WHAT YOU HAVE TO DO -
The entries below contain a stretch that opens with the line containing "25: (924, 28)" and closes with the line containing "41: (404, 243)"; set down that stretch exactly, both ends included, and nothing else.

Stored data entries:
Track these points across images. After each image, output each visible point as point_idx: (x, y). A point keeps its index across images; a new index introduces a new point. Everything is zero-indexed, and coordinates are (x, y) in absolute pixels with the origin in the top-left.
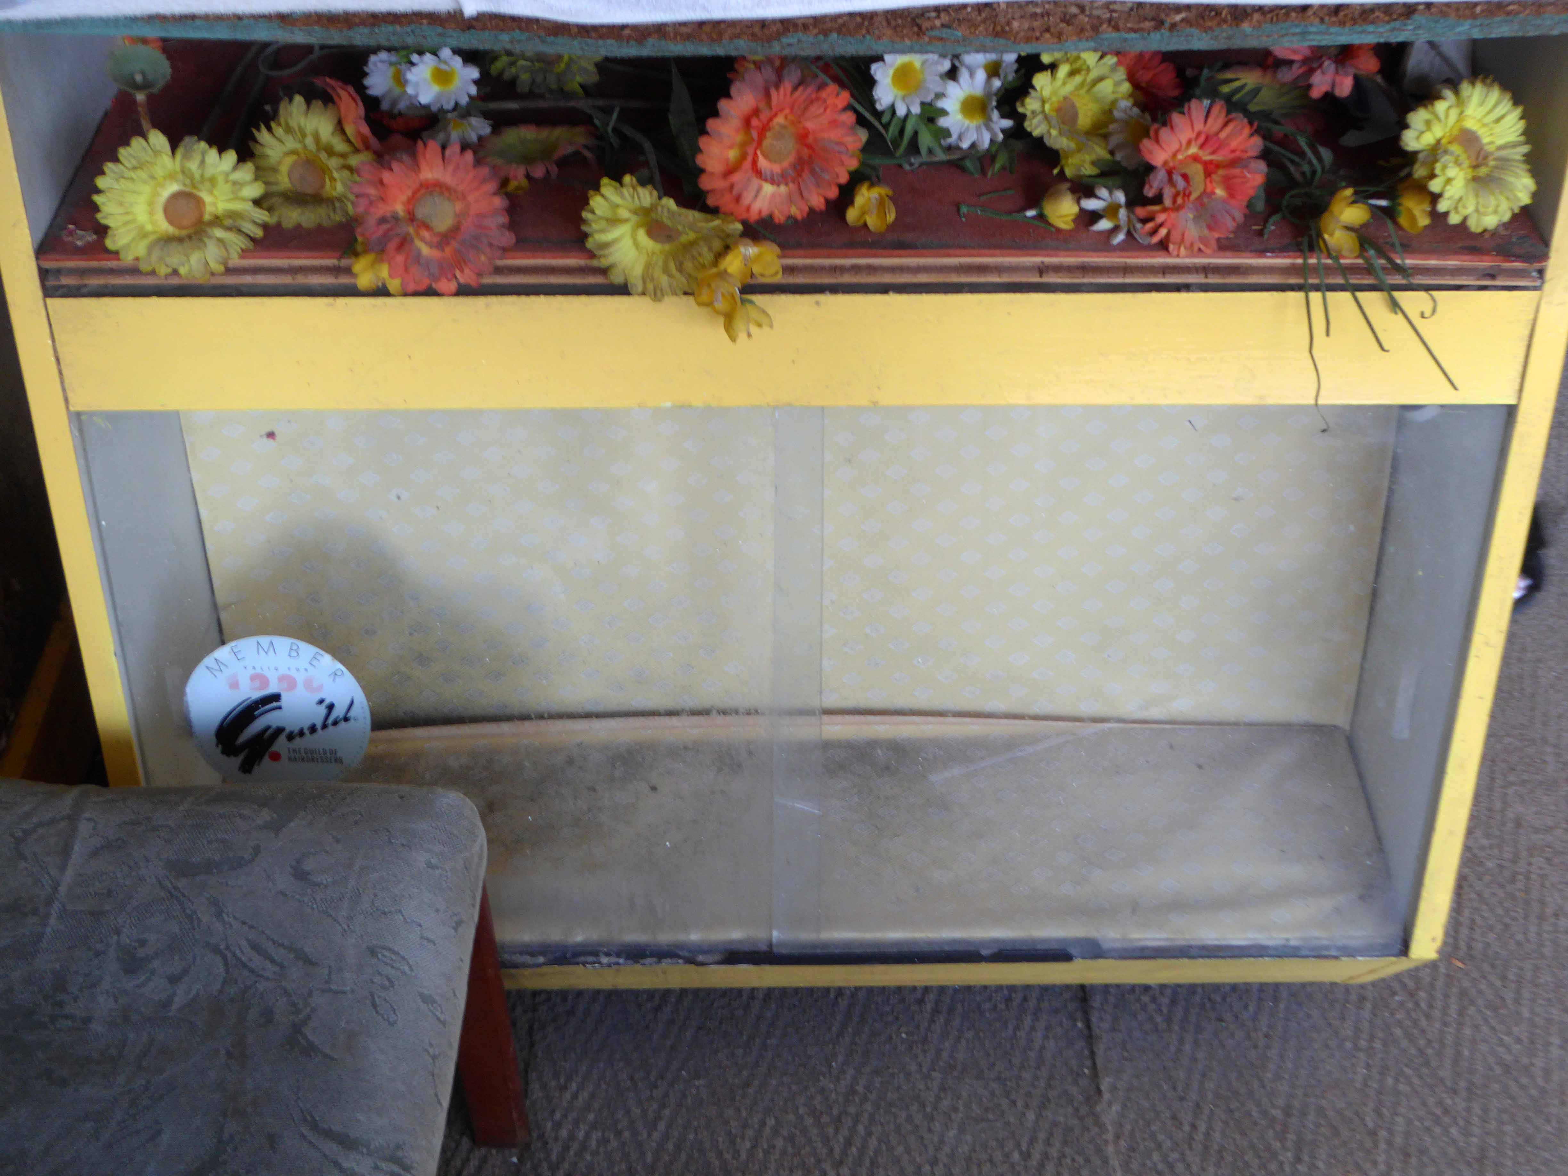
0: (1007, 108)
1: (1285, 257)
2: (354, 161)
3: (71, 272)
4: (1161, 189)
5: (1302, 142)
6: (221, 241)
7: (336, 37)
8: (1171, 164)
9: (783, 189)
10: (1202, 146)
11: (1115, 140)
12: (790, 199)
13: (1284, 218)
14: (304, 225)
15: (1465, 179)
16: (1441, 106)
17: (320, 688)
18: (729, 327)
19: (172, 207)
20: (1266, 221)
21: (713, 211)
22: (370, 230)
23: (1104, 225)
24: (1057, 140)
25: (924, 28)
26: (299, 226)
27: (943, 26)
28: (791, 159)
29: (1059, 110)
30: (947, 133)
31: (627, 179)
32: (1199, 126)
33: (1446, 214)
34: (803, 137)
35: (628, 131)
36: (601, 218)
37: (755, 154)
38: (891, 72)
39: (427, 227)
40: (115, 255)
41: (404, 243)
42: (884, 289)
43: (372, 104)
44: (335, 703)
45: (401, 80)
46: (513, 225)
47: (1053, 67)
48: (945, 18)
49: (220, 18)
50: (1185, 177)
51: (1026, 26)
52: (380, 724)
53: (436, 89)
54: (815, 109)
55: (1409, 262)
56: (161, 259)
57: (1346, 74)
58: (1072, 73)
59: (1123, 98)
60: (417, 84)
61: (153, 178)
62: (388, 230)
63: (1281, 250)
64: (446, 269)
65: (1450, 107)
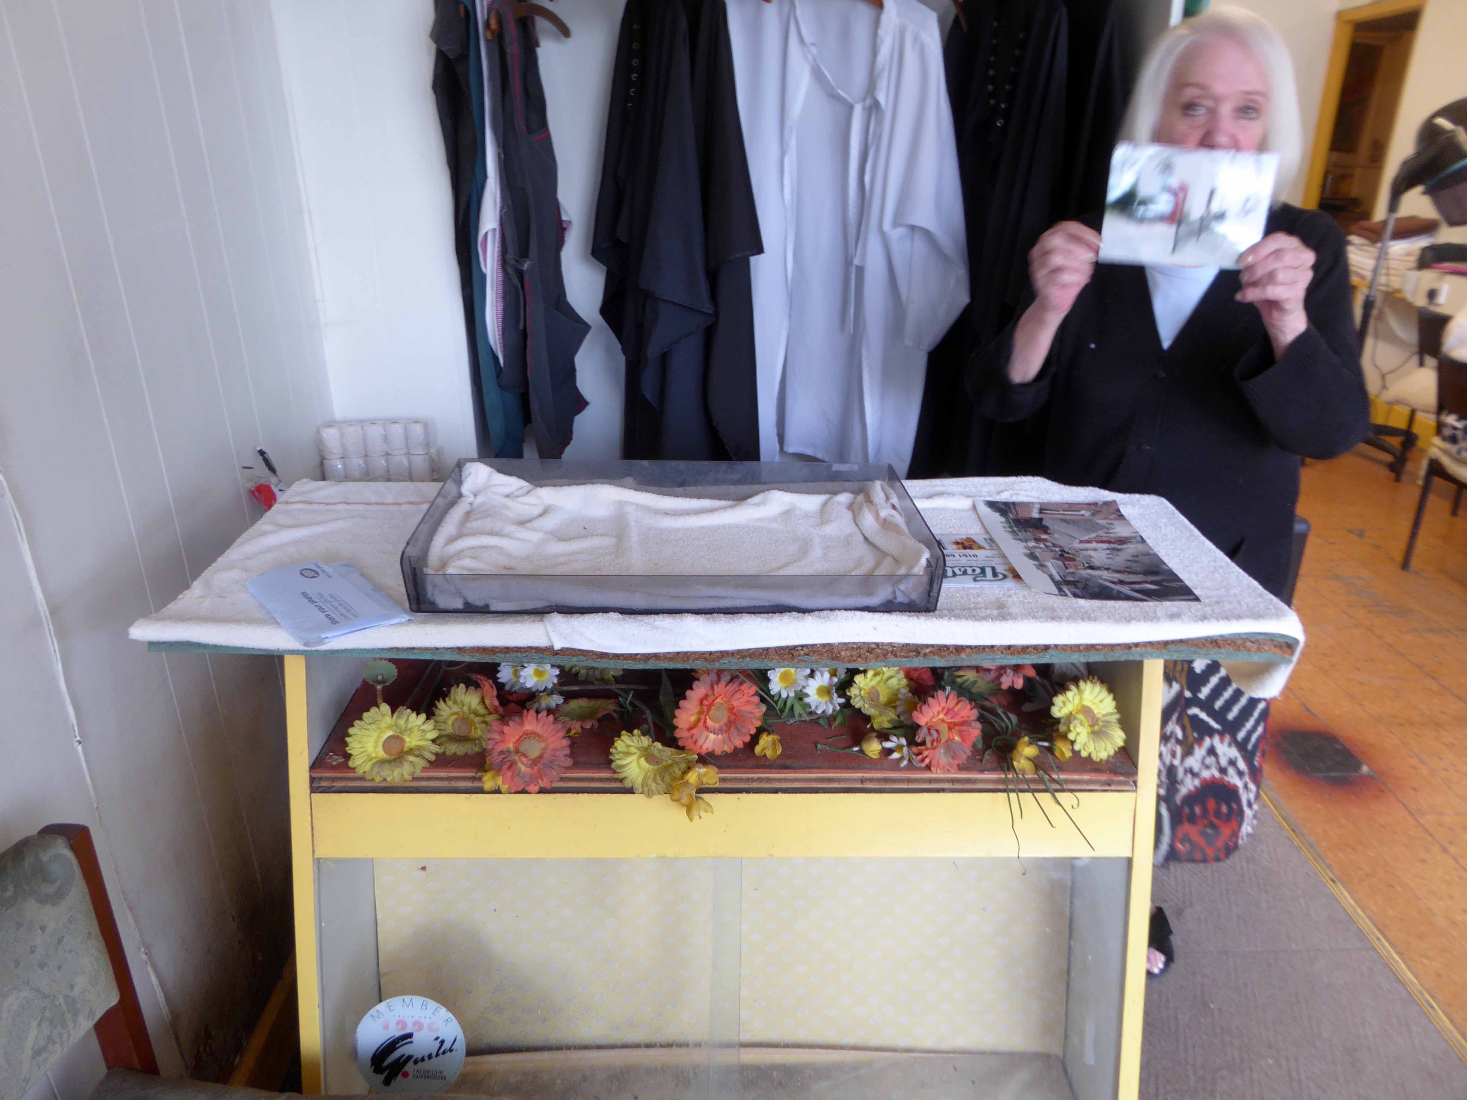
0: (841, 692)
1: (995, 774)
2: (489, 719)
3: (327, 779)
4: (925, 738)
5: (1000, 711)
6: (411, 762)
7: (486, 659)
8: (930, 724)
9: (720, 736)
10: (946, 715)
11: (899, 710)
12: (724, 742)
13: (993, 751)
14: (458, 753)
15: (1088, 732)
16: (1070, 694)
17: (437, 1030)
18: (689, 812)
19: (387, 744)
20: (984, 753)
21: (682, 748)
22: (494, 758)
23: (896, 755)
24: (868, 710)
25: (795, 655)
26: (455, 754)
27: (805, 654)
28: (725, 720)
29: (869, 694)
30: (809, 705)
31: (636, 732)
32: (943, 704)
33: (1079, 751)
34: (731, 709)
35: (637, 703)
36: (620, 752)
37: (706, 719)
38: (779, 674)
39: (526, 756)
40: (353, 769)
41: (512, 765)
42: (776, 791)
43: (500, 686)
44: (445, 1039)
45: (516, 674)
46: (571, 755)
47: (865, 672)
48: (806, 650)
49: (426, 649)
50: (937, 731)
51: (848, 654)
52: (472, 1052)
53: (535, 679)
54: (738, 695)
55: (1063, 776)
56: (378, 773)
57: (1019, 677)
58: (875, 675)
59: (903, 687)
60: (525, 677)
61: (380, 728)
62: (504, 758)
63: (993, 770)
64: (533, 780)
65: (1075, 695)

...

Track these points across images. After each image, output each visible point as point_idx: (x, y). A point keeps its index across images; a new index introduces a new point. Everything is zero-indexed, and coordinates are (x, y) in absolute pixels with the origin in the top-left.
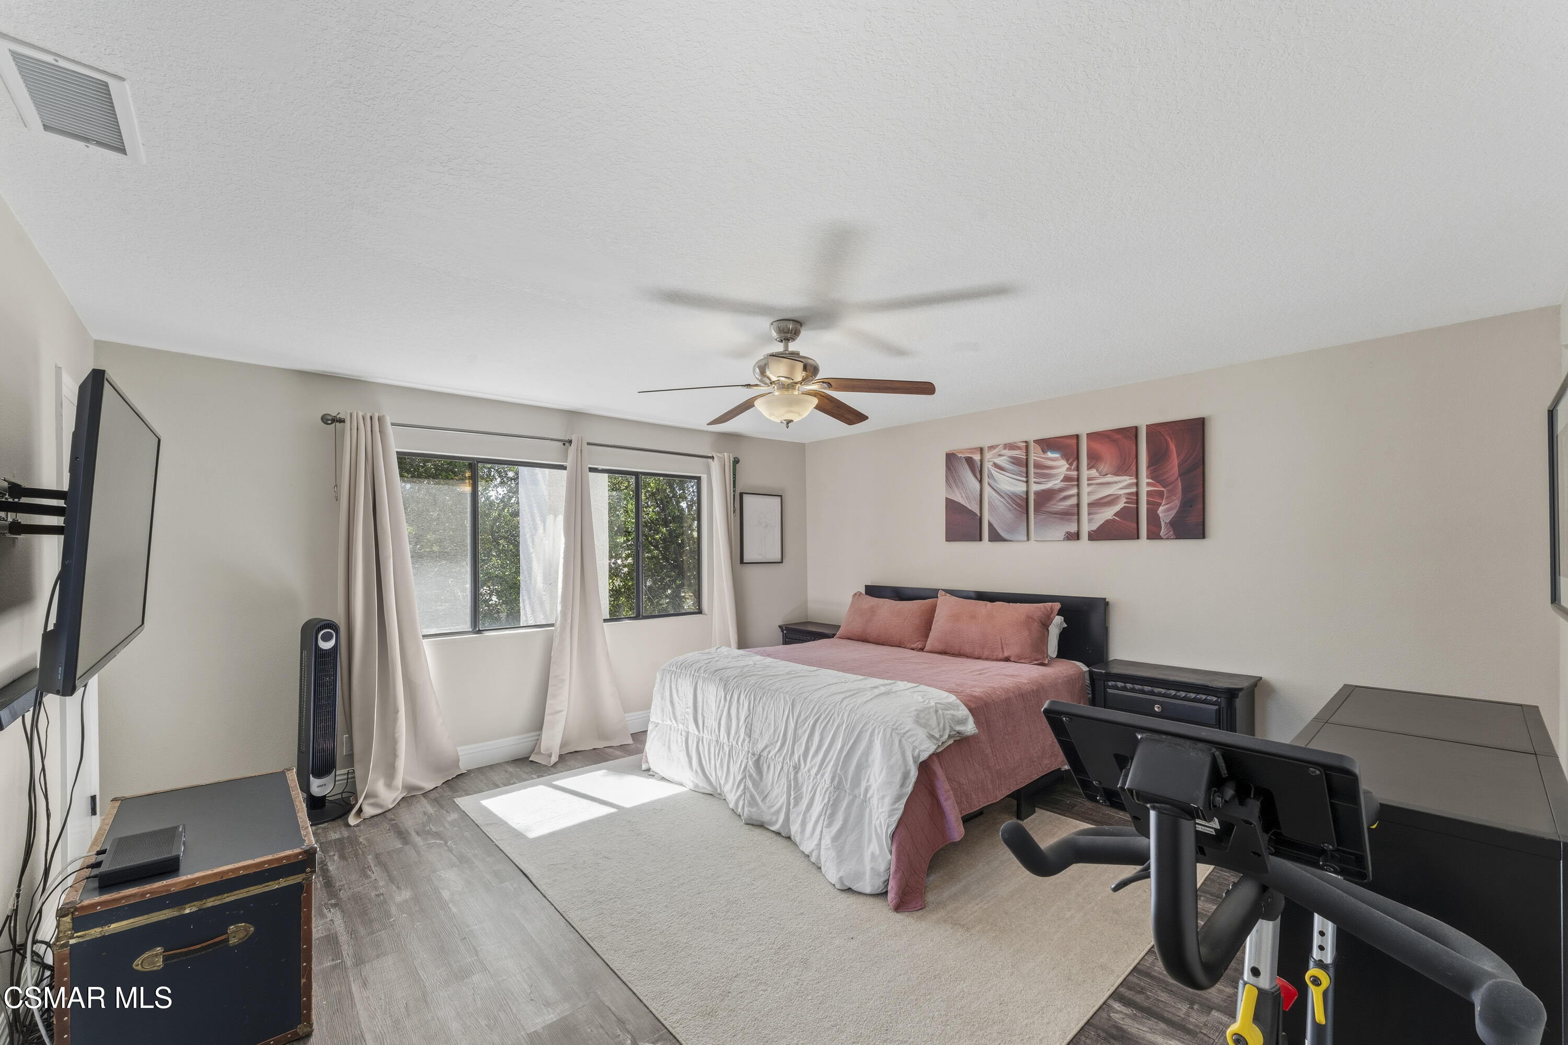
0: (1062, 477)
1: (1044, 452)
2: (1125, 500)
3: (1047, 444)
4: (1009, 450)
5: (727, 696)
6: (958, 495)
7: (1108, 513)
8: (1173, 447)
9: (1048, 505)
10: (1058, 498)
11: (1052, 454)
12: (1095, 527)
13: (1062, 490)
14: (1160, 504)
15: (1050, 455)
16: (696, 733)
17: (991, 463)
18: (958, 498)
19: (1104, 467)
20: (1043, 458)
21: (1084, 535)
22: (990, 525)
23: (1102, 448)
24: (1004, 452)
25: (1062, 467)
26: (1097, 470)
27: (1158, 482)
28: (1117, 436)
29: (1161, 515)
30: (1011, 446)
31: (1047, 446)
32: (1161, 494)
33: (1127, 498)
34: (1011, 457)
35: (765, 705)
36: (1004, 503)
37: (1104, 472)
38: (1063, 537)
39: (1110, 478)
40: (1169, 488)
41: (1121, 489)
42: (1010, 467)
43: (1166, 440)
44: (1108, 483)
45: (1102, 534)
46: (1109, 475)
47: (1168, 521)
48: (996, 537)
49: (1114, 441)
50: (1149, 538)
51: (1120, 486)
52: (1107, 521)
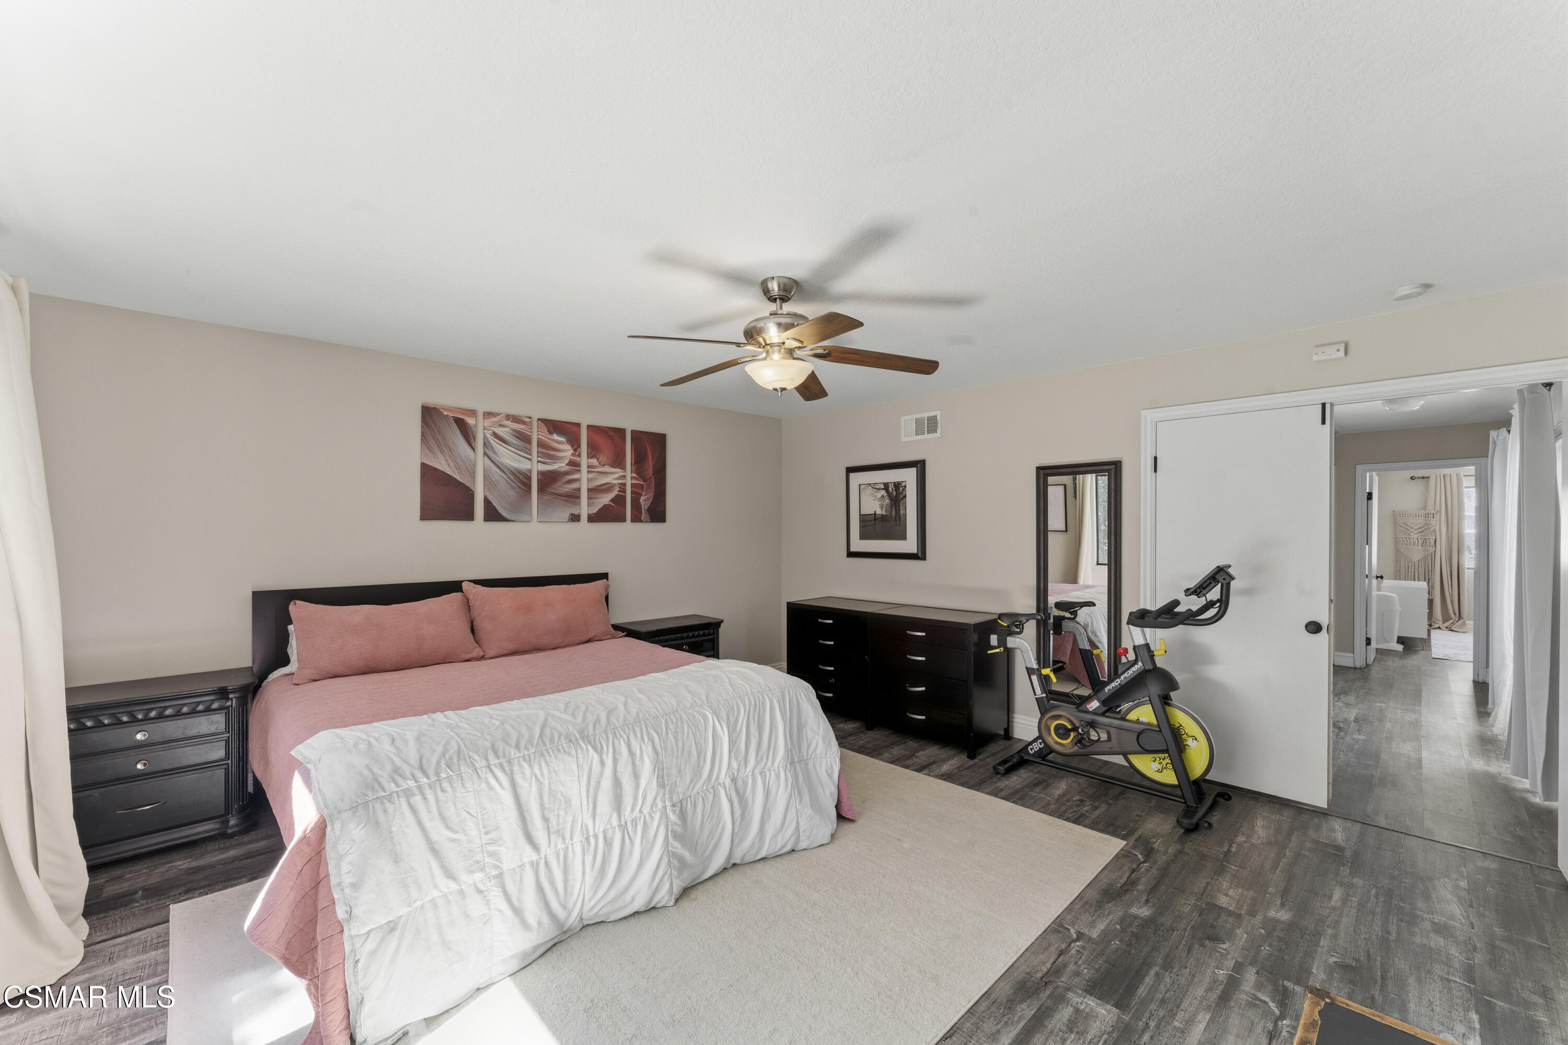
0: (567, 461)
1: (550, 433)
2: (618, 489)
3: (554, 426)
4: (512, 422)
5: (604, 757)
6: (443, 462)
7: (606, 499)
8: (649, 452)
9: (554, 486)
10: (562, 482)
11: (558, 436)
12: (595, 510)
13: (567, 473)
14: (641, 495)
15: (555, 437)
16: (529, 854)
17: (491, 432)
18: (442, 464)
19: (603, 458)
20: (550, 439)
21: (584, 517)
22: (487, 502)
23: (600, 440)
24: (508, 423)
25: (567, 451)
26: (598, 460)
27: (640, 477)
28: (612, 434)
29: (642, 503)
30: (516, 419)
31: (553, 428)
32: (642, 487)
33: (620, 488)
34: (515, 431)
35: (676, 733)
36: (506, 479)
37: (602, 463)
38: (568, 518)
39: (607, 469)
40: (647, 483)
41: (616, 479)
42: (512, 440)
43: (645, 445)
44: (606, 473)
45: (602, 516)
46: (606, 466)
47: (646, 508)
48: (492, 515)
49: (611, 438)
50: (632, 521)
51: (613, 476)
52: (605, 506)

OUTPUT FOR THIS EXERCISE -
25: (924, 28)
26: (299, 226)
27: (943, 26)
28: (791, 159)
29: (1059, 110)
30: (947, 133)
31: (627, 179)
32: (1199, 126)
33: (1446, 214)
34: (803, 137)
35: (628, 131)
36: (601, 218)
37: (755, 154)
38: (891, 72)
39: (427, 227)
40: (115, 255)
41: (404, 243)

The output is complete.